* [TO-DO ITEM] List every line in the rows below that contains the word "какие".

-------- DATA FOR THE TASK

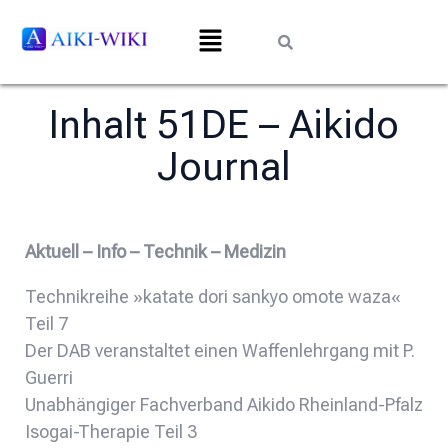
Inhalt 51DE – Aikido
Journal
Aktuell – Info – Technik – Medizin
Technikreihe »katate dori sankyo omote waza«
Teil 7
Der DAB veranstaltet einen Waffenlehrgang mit P.
Guerri
Unabhängiger Fachverband Aikido Rheinland-Pfalz
Isogai-Therapie Teil 3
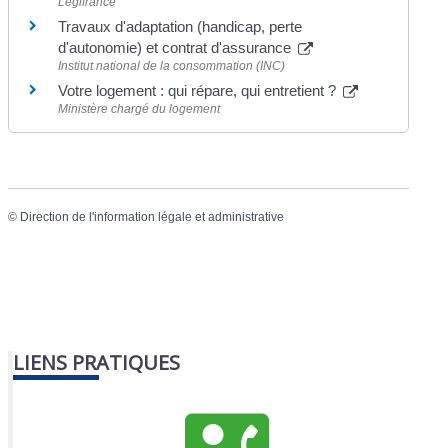
Legifrance
Travaux d'adaptation (handicap, perte
d'autonomie) et contrat d'assurance
Institut national de la consommation (INC)
Votre logement : qui répare, qui entretient ?
Ministère chargé du logement
©
Direction de l'information légale et administrative
LIENS PRATIQUES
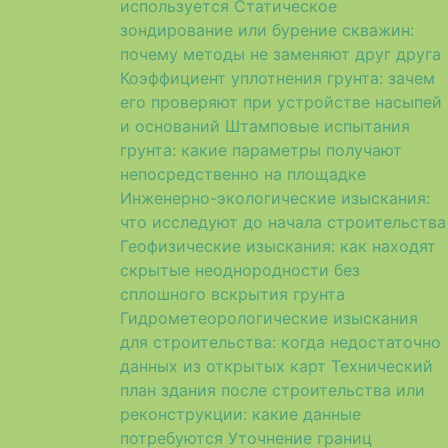
используется
Статическое
зондирование или бурение скважин:
почему методы не заменяют друг друга
Коэффициент уплотнения грунта: зачем
его проверяют при устройстве насыпей
и оснований
Штамповые испытания
грунта: какие параметры получают
непосредственно на площадке
Инженерно-экологические изыскания:
что исследуют до начала строительства
Геофизические изыскания: как находят
скрытые неоднородности без
сплошного вскрытия грунта
Гидрометеорологические изыскания
для строительства: когда недостаточно
данных из открытых карт
Технический
план здания после строительства или
реконструкции: какие данные
потребуются
Уточнение границ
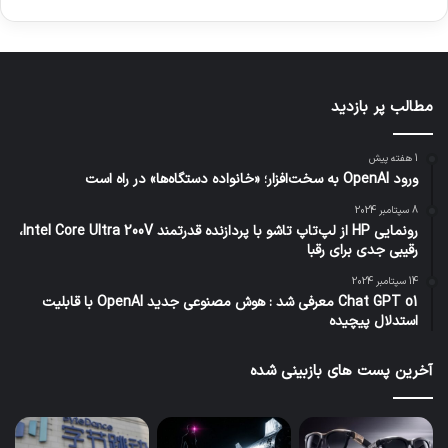
مطالب پر بازدید
1 هفته پیش
ورود OpenAI به سخت‌افزار؛ «خانواده دستگاه‌ها» در راه است
8 سپتامبر 2024
رونمایی HP از لپ‌تاپ تاشو با پردازنده قدرتمند Intel Core Ultra 200V،
رقیبی جدی برای رقبا
14 سپتامبر 2024
Chat GPT o1 معرفی شد : هوش مصنوعی جدید OpenAI با قابلیت
استدلال پیچیده
آخرین پست های بازبینی شده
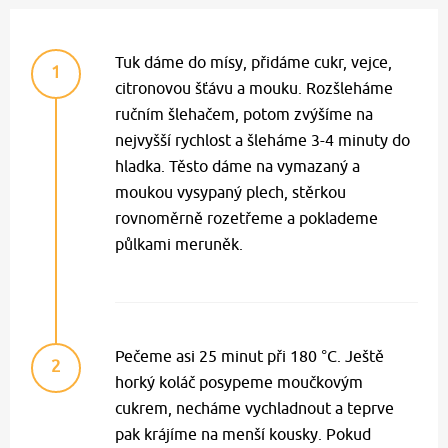
Tuk dáme do mísy, přidáme cukr, vejce,
1
citronovou šťávu a mouku. Rozšleháme
ručním šlehačem, potom zvýšíme na
nejvyšší rychlost a šleháme 3-4 minuty do
hladka. Těsto dáme na vymazaný a
moukou vysypaný plech, stěrkou
rovnoměrně rozetřeme a poklademe
půlkami meruněk.
Pečeme asi 25 minut při 180 °C. Ještě
2
horký koláč posypeme moučkovým
cukrem, necháme vychladnout a teprve
pak krájíme na menší kousky. Pokud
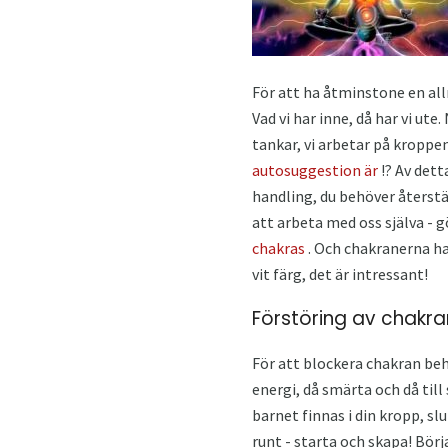
För att ha åtminstone en allm
Vad vi har inne, då har vi ut
tankar, vi arbetar på kroppe
autosuggestion är
!? Av dett
handling, du behöver återstäl
att arbeta med oss ​​själva -
chakras
. Och chakranerna har
vit färg, det är intressant!
Förstöring av chakra
För att blockera chakran behö
energi, då smärta och då till
barnet finnas i din kropp, sl
runt - starta och skapa! Börj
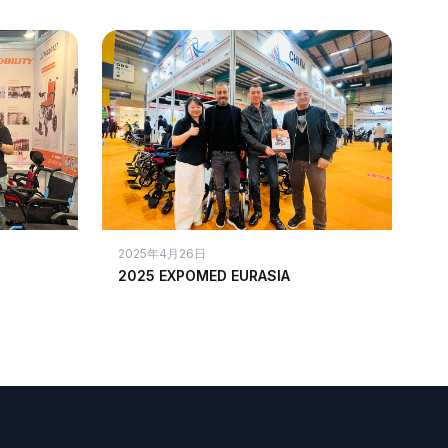
2025年4月26日
2025 EXPOMED EURASIA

----------------

* [EXERCISE RESPONSE]
грунта: какие параметры получают
реконструкции: какие данные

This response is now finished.